Go over the material below and report every line that contains the word "реестр".

========================

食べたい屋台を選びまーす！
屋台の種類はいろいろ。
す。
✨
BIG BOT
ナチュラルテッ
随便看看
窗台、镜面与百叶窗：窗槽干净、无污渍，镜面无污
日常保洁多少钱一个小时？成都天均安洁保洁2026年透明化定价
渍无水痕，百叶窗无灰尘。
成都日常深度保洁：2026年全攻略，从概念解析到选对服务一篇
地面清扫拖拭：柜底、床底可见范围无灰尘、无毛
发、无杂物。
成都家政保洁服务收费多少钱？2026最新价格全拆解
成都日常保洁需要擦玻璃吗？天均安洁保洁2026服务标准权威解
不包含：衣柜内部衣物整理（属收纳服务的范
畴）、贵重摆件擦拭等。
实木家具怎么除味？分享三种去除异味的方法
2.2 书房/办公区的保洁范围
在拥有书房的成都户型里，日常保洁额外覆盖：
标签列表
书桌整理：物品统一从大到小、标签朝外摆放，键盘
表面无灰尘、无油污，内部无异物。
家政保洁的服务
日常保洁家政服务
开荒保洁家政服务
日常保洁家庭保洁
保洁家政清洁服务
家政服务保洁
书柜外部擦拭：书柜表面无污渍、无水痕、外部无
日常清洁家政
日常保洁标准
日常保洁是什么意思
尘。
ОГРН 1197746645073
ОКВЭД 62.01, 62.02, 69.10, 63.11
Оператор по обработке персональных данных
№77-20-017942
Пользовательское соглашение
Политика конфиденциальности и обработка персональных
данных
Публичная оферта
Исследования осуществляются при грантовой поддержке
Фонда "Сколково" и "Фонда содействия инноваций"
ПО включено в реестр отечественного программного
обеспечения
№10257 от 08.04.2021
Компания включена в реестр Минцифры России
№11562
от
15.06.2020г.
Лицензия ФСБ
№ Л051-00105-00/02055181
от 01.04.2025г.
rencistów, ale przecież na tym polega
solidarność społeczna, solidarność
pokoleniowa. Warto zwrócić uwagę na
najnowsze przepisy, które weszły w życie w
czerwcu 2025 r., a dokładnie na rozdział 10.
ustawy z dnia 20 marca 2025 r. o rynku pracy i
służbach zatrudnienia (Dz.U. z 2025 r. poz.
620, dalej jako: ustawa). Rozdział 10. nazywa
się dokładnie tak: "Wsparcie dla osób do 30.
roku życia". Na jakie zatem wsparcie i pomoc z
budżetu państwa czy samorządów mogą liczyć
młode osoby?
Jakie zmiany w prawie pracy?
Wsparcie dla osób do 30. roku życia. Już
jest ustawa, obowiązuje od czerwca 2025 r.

========================

### Expected output
ПО включено в реестр отечественного программного
Компания включена в реестр Минцифры России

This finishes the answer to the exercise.